Convert the part of the items that opens with the line containing "pose: elev=77.1 azim=316.1" and runs to the end of the items into a JSON list of strings, one string per line, leaving out blank lines.

## start ENTRIES PROVIDED

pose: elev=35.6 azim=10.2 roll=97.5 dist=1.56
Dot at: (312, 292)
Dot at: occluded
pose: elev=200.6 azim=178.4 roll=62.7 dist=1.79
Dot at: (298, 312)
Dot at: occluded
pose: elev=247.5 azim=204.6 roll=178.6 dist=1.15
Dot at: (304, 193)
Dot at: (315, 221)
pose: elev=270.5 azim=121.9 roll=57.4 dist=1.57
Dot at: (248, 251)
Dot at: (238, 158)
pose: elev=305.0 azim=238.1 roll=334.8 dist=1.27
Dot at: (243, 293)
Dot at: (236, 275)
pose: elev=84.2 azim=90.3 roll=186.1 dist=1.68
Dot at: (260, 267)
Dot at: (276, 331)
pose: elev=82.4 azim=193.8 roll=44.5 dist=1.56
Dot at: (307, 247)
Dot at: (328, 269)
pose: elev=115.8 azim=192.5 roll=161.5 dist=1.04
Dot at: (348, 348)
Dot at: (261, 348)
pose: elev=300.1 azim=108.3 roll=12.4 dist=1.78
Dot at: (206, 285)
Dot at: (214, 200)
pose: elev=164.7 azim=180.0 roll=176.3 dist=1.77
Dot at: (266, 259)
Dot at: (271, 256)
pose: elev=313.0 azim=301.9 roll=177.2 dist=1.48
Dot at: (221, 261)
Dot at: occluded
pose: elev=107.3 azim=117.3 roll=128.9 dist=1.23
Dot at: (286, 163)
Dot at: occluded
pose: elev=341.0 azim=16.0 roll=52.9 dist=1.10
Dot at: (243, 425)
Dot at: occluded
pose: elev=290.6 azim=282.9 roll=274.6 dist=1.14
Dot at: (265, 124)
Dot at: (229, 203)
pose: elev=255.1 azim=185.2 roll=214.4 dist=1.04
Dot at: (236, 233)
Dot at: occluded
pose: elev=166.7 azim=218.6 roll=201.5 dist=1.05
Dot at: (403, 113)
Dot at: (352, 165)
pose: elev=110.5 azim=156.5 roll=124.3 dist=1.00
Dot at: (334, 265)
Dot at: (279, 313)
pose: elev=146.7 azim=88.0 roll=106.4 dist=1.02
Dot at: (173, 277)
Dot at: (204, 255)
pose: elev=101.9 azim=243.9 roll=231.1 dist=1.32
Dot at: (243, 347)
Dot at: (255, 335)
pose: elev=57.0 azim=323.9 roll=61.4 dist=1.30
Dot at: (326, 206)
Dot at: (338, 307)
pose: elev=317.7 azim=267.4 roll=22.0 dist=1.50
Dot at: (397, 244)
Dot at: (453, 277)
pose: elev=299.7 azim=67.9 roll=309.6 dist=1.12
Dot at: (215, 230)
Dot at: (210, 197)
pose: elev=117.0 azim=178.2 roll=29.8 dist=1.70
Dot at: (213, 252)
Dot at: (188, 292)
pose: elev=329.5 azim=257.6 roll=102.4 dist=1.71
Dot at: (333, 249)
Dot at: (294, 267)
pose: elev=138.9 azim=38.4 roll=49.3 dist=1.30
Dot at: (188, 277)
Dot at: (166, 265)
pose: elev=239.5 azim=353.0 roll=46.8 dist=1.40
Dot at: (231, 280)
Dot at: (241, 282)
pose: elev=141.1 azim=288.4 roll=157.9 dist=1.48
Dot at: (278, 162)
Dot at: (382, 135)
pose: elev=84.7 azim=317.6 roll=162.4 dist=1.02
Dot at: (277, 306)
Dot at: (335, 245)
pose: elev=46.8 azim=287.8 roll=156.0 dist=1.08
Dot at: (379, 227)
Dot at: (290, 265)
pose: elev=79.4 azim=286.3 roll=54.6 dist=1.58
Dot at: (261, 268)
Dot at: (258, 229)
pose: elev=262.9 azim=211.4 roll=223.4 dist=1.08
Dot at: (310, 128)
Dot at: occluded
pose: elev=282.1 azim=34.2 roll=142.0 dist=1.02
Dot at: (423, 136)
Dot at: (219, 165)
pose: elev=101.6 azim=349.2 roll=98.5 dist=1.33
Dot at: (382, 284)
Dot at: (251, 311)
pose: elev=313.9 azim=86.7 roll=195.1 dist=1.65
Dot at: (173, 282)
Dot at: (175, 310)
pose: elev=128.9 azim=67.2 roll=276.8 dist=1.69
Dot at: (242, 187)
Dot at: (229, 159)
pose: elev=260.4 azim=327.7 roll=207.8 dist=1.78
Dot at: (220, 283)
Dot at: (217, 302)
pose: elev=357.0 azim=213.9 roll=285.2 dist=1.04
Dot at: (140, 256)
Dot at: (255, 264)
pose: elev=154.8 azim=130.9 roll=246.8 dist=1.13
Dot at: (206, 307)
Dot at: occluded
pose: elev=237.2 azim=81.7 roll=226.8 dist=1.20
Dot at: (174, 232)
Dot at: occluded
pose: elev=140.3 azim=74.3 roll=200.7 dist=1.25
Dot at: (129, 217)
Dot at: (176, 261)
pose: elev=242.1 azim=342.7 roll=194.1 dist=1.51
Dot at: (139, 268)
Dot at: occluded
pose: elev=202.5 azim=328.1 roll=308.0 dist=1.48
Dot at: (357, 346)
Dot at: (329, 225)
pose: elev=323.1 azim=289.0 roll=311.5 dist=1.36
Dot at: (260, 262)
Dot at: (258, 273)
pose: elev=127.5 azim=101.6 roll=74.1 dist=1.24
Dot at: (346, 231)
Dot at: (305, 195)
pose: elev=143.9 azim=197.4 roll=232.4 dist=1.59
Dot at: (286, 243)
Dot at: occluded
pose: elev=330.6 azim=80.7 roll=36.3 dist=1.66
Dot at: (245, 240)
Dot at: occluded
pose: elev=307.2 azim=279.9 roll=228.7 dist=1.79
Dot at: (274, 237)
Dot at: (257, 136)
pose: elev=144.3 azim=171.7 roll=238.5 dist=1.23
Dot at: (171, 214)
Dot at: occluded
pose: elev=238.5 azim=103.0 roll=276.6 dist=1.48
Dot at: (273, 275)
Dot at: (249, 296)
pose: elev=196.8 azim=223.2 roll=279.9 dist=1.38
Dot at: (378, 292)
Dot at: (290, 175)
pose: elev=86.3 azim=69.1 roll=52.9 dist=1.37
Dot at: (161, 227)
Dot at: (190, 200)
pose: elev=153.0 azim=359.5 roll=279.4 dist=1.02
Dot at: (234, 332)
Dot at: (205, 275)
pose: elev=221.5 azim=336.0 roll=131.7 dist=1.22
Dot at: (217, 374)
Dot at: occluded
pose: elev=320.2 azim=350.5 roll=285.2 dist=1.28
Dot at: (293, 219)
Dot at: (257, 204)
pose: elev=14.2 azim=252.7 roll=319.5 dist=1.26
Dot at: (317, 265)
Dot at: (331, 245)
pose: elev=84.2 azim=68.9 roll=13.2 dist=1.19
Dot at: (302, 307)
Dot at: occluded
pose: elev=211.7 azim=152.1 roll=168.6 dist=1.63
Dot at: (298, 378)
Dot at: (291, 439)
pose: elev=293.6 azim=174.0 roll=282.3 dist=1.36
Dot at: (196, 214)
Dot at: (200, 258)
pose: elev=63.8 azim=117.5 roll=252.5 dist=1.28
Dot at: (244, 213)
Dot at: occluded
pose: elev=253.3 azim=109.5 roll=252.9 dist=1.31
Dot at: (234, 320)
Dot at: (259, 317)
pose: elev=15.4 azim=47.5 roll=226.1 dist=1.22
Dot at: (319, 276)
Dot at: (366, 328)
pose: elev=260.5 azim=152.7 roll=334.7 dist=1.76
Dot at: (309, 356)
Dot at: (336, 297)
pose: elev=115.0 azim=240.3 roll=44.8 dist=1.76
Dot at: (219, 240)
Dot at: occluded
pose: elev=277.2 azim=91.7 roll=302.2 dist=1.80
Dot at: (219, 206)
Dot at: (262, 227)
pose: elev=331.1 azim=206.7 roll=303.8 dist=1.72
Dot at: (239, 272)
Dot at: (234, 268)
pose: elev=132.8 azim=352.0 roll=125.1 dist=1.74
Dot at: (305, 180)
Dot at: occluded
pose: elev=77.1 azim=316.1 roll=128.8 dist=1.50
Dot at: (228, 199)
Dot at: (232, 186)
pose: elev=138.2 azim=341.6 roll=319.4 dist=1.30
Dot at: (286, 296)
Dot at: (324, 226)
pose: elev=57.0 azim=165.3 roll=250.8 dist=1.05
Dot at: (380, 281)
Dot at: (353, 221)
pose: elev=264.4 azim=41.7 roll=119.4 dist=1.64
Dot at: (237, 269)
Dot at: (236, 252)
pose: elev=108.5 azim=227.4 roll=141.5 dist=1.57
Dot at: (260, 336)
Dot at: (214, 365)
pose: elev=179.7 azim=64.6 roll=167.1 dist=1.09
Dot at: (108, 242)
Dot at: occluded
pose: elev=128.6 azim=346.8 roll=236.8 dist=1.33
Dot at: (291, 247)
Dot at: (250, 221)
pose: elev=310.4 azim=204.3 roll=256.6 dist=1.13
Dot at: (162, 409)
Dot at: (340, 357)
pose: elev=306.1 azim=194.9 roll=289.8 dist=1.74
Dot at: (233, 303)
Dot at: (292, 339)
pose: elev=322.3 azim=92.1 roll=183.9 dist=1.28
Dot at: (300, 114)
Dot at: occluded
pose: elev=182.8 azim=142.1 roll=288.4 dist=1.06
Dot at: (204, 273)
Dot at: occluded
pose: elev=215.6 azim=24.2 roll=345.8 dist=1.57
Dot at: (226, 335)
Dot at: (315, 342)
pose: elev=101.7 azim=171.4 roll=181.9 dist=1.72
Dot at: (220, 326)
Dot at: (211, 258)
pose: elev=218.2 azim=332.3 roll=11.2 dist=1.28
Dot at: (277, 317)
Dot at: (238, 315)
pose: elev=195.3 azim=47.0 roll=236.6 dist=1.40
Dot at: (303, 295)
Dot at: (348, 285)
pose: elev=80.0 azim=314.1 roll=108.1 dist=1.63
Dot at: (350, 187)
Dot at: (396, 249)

## end ENTRIES PROVIDED

TASK RESPONSE =>
[
  "pose: elev=77.1 azim=316.1 roll=128.8 dist=1.50",
  "Dot at: (228, 199)",
  "Dot at: (232, 186)",
  "pose: elev=138.2 azim=341.6 roll=319.4 dist=1.30",
  "Dot at: (286, 296)",
  "Dot at: (324, 226)",
  "pose: elev=57.0 azim=165.3 roll=250.8 dist=1.05",
  "Dot at: (380, 281)",
  "Dot at: (353, 221)",
  "pose: elev=264.4 azim=41.7 roll=119.4 dist=1.64",
  "Dot at: (237, 269)",
  "Dot at: (236, 252)",
  "pose: elev=108.5 azim=227.4 roll=141.5 dist=1.57",
  "Dot at: (260, 336)",
  "Dot at: (214, 365)",
  "pose: elev=179.7 azim=64.6 roll=167.1 dist=1.09",
  "Dot at: (108, 242)",
  "Dot at: occluded",
  "pose: elev=128.6 azim=346.8 roll=236.8 dist=1.33",
  "Dot at: (291, 247)",
  "Dot at: (250, 221)",
  "pose: elev=310.4 azim=204.3 roll=256.6 dist=1.13",
  "Dot at: (162, 409)",
  "Dot at: (340, 357)",
  "pose: elev=306.1 azim=194.9 roll=289.8 dist=1.74",
  "Dot at: (233, 303)",
  "Dot at: (292, 339)",
  "pose: elev=322.3 azim=92.1 roll=183.9 dist=1.28",
  "Dot at: (300, 114)",
  "Dot at: occluded",
  "pose: elev=182.8 azim=142.1 roll=288.4 dist=1.06",
  "Dot at: (204, 273)",
  "Dot at: occluded",
  "pose: elev=215.6 azim=24.2 roll=345.8 dist=1.57",
  "Dot at: (226, 335)",
  "Dot at: (315, 342)",
  "pose: elev=101.7 azim=171.4 roll=181.9 dist=1.72",
  "Dot at: (220, 326)",
  "Dot at: (211, 258)",
  "pose: elev=218.2 azim=332.3 roll=11.2 dist=1.28",
  "Dot at: (277, 317)",
  "Dot at: (238, 315)",
  "pose: elev=195.3 azim=47.0 roll=236.6 dist=1.40",
  "Dot at: (303, 295)",
  "Dot at: (348, 285)",
  "pose: elev=80.0 azim=314.1 roll=108.1 dist=1.63",
  "Dot at: (350, 187)",
  "Dot at: (396, 249)"
]